Columnas
En 1935 se publicó en París Prisons et paradis de la escritora francesa Colette (1873-1954). Casi treinta años después apareció en Barcelona la primera traducción al español en el segundo tomo de sus Obras Completas (Plaza y Janés, 1963). En 2008 la editorial Nortesur decidió rescatar el libro en una nueva versión al español hecha por la poeta, novelista y crítica literaria Julia Escobar. En Prisiones y paraísos Colette escribió parte de sus recuerdos y pasiones: retratos de personajes de la época, estampas sobre placeres etílicos y culinarios, recorridos por Argelia y Marruecos, y su amor por los animales.
“Son dos, hermanos. El guardián me ha dicho que tienen dos años. Dios me libre de enterarme de lo demás.

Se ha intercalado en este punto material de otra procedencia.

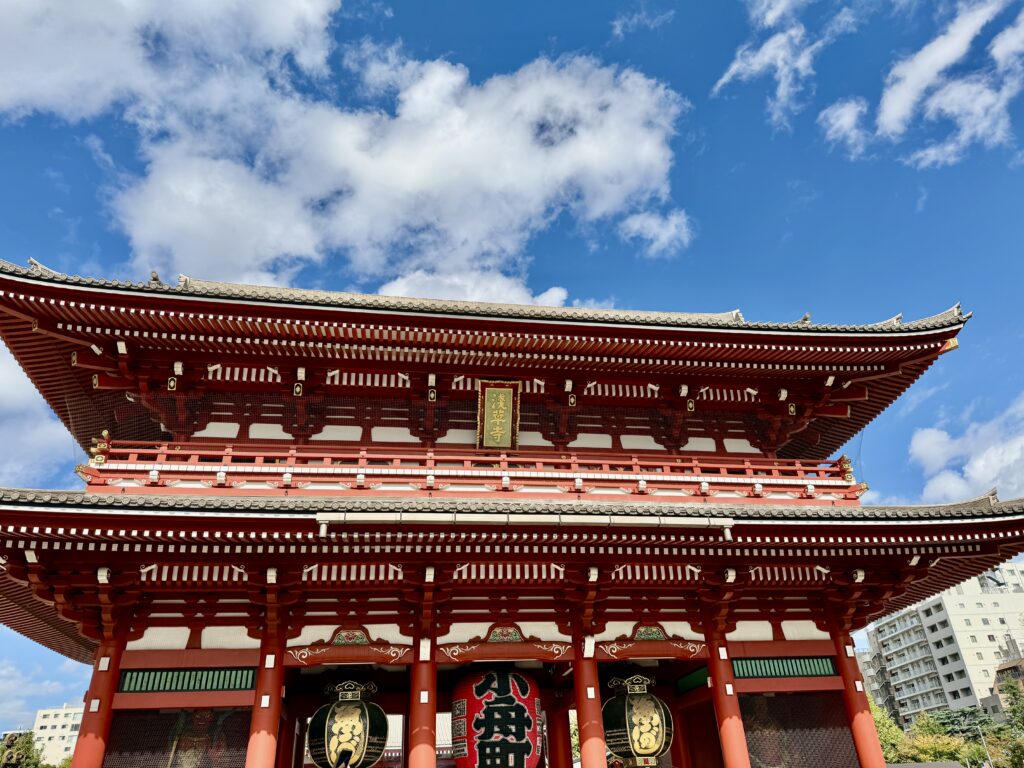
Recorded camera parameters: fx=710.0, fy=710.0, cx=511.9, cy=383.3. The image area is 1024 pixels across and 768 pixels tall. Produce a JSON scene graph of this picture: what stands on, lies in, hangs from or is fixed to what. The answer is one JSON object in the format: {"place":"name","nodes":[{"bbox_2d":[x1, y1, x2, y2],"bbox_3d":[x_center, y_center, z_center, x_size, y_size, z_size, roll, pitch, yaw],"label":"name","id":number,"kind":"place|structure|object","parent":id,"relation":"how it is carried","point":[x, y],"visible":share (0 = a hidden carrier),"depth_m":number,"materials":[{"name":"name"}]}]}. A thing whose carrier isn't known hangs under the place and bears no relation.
{"place":"outdoors","nodes":[
{"label":"outdoors","id":0,"kind":"place"},
{"bbox_2d":[0,341,72,485],"label":"cloud","id":1,"kind":"structure","parent":0,"point":[28,388],"materials":[{"name":"white"}]},
{"bbox_2d":[0,650,88,726],"label":"cloud","id":2,"kind":"structure","parent":0,"point":[5,672],"materials":[{"name":"white"}]},
{"bbox_2d":[30,705,84,765],"label":"white building","id":3,"kind":"structure","parent":0,"point":[51,717],"materials":[{"name":"white concrete"}]},
{"bbox_2d":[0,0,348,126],"label":"cloud","id":4,"kind":"structure","parent":0,"point":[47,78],"materials":[{"name":"white"}]},
{"bbox_2d":[91,34,693,299],"label":"cloud","id":5,"kind":"structure","parent":0,"point":[658,162],"materials":[{"name":"white"}]},
{"bbox_2d":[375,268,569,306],"label":"cloud","id":6,"kind":"structure","parent":0,"point":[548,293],"materials":[{"name":"white"}]},
{"bbox_2d":[0,0,1023,732],"label":"sky","id":7,"kind":"structure","parent":0,"point":[791,173],"materials":[{"name":"blue"}]},
{"bbox_2d":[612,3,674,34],"label":"cloud","id":8,"kind":"structure","parent":0,"point":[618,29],"materials":[{"name":"white"}]},
{"bbox_2d":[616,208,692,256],"label":"cloud","id":9,"kind":"structure","parent":0,"point":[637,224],"materials":[{"name":"white"}]},
{"bbox_2d":[710,0,852,126],"label":"cloud","id":10,"kind":"structure","parent":0,"point":[757,67],"materials":[{"name":"white"}]},
{"bbox_2d":[817,97,868,156],"label":"cloud","id":11,"kind":"structure","parent":0,"point":[844,119],"materials":[{"name":"white"}]},
{"bbox_2d":[807,0,1023,166],"label":"cloud","id":12,"kind":"structure","parent":0,"point":[921,59],"materials":[{"name":"white"}]},
{"bbox_2d":[858,562,1023,728],"label":"apartment building","id":13,"kind":"structure","parent":0,"point":[933,612],"materials":[{"name":"white concrete"}]},
{"bbox_2d":[909,393,1023,501],"label":"cloud","id":14,"kind":"structure","parent":0,"point":[986,476],"materials":[{"name":"white"}]},
{"bbox_2d":[990,655,1023,716],"label":"building","id":15,"kind":"structure","parent":0,"point":[1005,667],"materials":[{"name":"brick"}]},
{"label":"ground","id":16,"kind":"structure","parent":0},
{"bbox_2d":[0,730,42,767],"label":"tree","id":17,"kind":"object","parent":16,"relation":"on","point":[26,751],"visible":0.89,"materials":[{"name":"green plant"}]},
{"bbox_2d":[1,263,1020,767],"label":"temple gate","id":18,"kind":"structure","parent":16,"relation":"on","point":[615,618],"depth_m":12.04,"materials":[{"name":"red wood"}]},
{"bbox_2d":[71,622,127,767],"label":"red pillar","id":19,"kind":"structure","parent":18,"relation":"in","point":[87,706],"depth_m":10.93,"materials":[{"name":"red paint"}]},
{"bbox_2d":[105,709,249,767],"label":"lattice window","id":20,"kind":"structure","parent":18,"relation":"in","point":[238,728],"depth_m":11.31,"materials":[{"name":"brown"}]},
{"bbox_2d":[115,667,257,692],"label":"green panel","id":21,"kind":"structure","parent":18,"relation":"in","point":[149,680],"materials":[{"name":"green wood"}]},
{"bbox_2d":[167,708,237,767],"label":"statue","id":22,"kind":"object","parent":18,"relation":"in","point":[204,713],"visible":0.74,"depth_m":11.55,"materials":[{"name":"brown"}]},
{"bbox_2d":[245,625,286,767],"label":"red column","id":23,"kind":"structure","parent":18,"relation":"in","point":[263,741],"depth_m":10.47,"materials":[{"name":"red paint"}]},
{"bbox_2d":[307,677,389,767],"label":"lantern","id":24,"kind":"object","parent":18,"relation":"hanging from","point":[340,723],"visible":0.97,"depth_m":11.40,"materials":[{"name":"black metal"}]},
{"bbox_2d":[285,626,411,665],"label":"carved panel","id":25,"kind":"object","parent":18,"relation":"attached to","point":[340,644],"visible":0.96,"depth_m":11.37,"materials":[{"name":"red wood"}]},
{"bbox_2d":[408,631,436,767],"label":"red pillar","id":26,"kind":"structure","parent":18,"relation":"in","point":[420,756],"depth_m":10.67,"materials":[{"name":"red paint"}]},
{"bbox_2d":[73,439,860,501],"bbox_3d":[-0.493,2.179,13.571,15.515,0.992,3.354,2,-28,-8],"label":"balcony railing","id":27,"kind":"object","parent":18,"relation":"attached to","point":[810,491],"visible":0.52,"depth_m":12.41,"materials":[{"name":"red wood"}]},
{"bbox_2d":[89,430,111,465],"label":"ornament","id":28,"kind":"object","parent":27,"relation":"on","point":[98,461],"visible":0.74,"depth_m":12.14,"materials":[{"name":"gold"}]},
{"bbox_2d":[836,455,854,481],"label":"ornament","id":29,"kind":"object","parent":27,"relation":"on","point":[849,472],"visible":0.71,"depth_m":13.92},
{"bbox_2d":[450,666,542,767],"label":"red lantern","id":30,"kind":"object","parent":18,"relation":"hanging from","point":[486,734],"visible":0.96,"depth_m":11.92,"materials":[{"name":"red paper"}]},
{"bbox_2d":[476,380,520,450],"bbox_3d":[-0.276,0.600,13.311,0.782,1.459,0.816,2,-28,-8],"label":"plaque","id":31,"kind":"object","parent":18,"relation":"attached to","point":[492,394],"visible":0.97,"depth_m":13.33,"materials":[{"name":"gold wood"}]},
{"bbox_2d":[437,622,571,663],"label":"carved panel","id":32,"kind":"object","parent":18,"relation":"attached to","point":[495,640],"visible":0.95,"depth_m":11.61,"materials":[{"name":"red wood"}]},
{"bbox_2d":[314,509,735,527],"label":"gutter","id":33,"kind":"object","parent":18,"relation":"attached to","point":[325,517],"visible":0.97,"depth_m":10.12,"materials":[{"name":"white metal"}]},
{"bbox_2d":[546,697,572,767],"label":"red column","id":34,"kind":"structure","parent":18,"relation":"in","point":[565,743],"depth_m":14.86,"materials":[{"name":"red wood"}]},
{"bbox_2d":[572,642,607,767],"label":"red pillar","id":35,"kind":"structure","parent":18,"relation":"in","point":[594,743],"depth_m":11.02,"materials":[{"name":"red paint"}]},
{"bbox_2d":[602,673,673,765],"bbox_3d":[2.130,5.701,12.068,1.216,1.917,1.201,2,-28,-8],"label":"lantern","id":36,"kind":"object","parent":18,"relation":"hanging from","point":[641,741],"visible":0.97,"depth_m":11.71,"materials":[{"name":"black metal"}]},
{"bbox_2d":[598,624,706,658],"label":"carved panel","id":37,"kind":"object","parent":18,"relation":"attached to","point":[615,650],"visible":0.95,"depth_m":11.89,"materials":[{"name":"red wood"}]},
{"bbox_2d":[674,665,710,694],"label":"green panel","id":38,"kind":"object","parent":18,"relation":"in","point":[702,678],"visible":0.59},
{"bbox_2d":[705,630,750,765],"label":"red column","id":39,"kind":"structure","parent":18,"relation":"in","point":[728,732],"depth_m":11.42,"materials":[{"name":"red paint"}]},
{"bbox_2d":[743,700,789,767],"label":"statue","id":40,"kind":"object","parent":18,"relation":"in","point":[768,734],"visible":0.61,"depth_m":12.48,"materials":[{"name":"brown"}]},
{"bbox_2d":[734,657,837,678],"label":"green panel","id":41,"kind":"structure","parent":18,"relation":"in","point":[813,665],"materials":[{"name":"green wood"}]},
{"bbox_2d":[744,693,857,765],"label":"lattice panel","id":42,"kind":"structure","parent":18,"relation":"in","point":[770,700],"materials":[{"name":"brown"}]},
{"bbox_2d":[827,616,885,765],"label":"red pillar","id":43,"kind":"structure","parent":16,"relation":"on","point":[861,704],"depth_m":12.63,"materials":[{"name":"red paint"}]},
{"bbox_2d":[870,699,912,763],"bbox_3d":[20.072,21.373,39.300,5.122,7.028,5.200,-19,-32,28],"label":"tree","id":44,"kind":"object","parent":16,"relation":"on","point":[880,726],"visible":0.39,"depth_m":38.83,"materials":[{"name":"green plant"}]},
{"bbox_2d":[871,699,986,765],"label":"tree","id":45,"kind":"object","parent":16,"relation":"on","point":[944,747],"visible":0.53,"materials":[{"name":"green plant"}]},
{"bbox_2d":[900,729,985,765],"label":"tree","id":46,"kind":"object","parent":16,"relation":"on","point":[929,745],"visible":0.73,"depth_m":38.04,"materials":[{"name":"green plant"}]},
{"bbox_2d":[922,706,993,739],"label":"tree","id":47,"kind":"object","parent":16,"relation":"on","point":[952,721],"visible":0.47,"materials":[{"name":"green plant"}]},
{"bbox_2d":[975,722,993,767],"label":"pole","id":48,"kind":"object","parent":16,"relation":"on","point":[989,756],"visible":0.83,"depth_m":37.61,"materials":[{"name":"white metal"}]},
{"bbox_2d":[987,680,1023,767],"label":"tree","id":49,"kind":"object","parent":16,"relation":"on","point":[1014,713],"visible":0.89,"depth_m":38.57,"materials":[{"name":"green plant"}]}
]}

No quiero saber si han nacido lejos, si la jaula oscura del buque los trajo ciegos y confiados, si mamaron de un pecho de caucho, lo justo para no morir. Parémonos aquí y consolémonos cruelmente con esto: están jugando. Sus juegos, viriles y mudos, imitan de cerca la batalla. Pelean como dos nubes enemigas y se derrumban como un montón de nieve. ¡Qué ropaje! Un prado no está más florido en mayo. Vuelo de negras corolas sobre un campo dorado, flores de cuatro, tres, dos pétalos, algunas de cinco...
Un camarada de mi vida nómada del music hall me enseño cómo imitar, sobre un terciopelo o sobre una piel, las manchas del leopardo: ‘Juntas los dedos, los mojas en tinta china y los plantas en la tela. En un sitio utilizas los cinco dedos, formando un rosetón, allá cuatro, acullá sólo dos, bien acoplados. Naturalmente, añadía, si no captas el sentido del leopardo sólo conseguirás estropear la tela’.
Están jugando. Cuando hay tregua, intercambian muecas leopardinas, las orejas hacia atrás, la frente arrugada, guiñando los ojos exageradamente. Ahuecan el cuello, respiran por las fosas nasales deglutiendo precipitadamente, hacen como que van a vomitar y se tienden por turno la pata delantera blanda y privada de la expresión, la mano titubeante del luchador que busca a su presa. Después, el abrazo es tan fuerte que a los dos jugadores se les escapa un suspiro quejumbroso. Uno de ellos cede traicioneramente y se cae de espaldas para arrastrar al hermano y estrecharlo mejor. Sus muslos abiertos dejan al descubierto el blanco vientre, el adorno de sus manchas en inmutable desorden, un sexo discreto, castamente envuelto en terciopelo raso y las patas en alto hacen que sus hermosos dedos armados se abran como una flor...
Su guardián, marcado por el Signo de la Bestia, los manipula como a dos cabritillos. El lenguaje ronco y ahogado se suaviza para él hasta el maullido; para él, los cuatro iris hendidos verticalmente se enriquecen con el oro de una luz cómplice y las dos cabezas se deslizan dócilmente bajo sus palmas. Envidié a aquel hombre que irrumpía como un igual en la jaula de las fieras y les cepillaba la melena.
–Si yo pudiera entrar detrás de usted y rascarles la cabeza como usted hace...
–Ellos conocen la mano, contestó el hombre, no es que sean malos, pero...
Tanto se lo rogué que me dejó entrar en la jaula de los leopardos. Absortos en su amado guardián, no me olieron inmediatamente y posé las palmas sobre una hermosa frente manchada... La adivinación, el gesto que la siguió fueron más rápidos que el pensamiento: una pata fulminante laceró mi vestido a la altura del pecho, alcanzó ligeramente mi carne, y el hombre me empujó fuera de la jaula. No hubo tumultos ni gritos guerreros. Los dos leopardos me miraban, mudos, y respiraban muy fuerte por las fosas nasales. Me amenazaban, me excluían. El hombre, preocupado, preguntó por mi arañazo y tironeaba, con fingida y napoleónica severidad, la oreja del leopardo culpable. Lo tranquilicé y me marché, sin que él se diera cuenta de que lo dejaba entre sus dos guardianes, débil y desnudo, prisionero de una alianza cuyos estatutos probablemente yo conocía mejor que él.”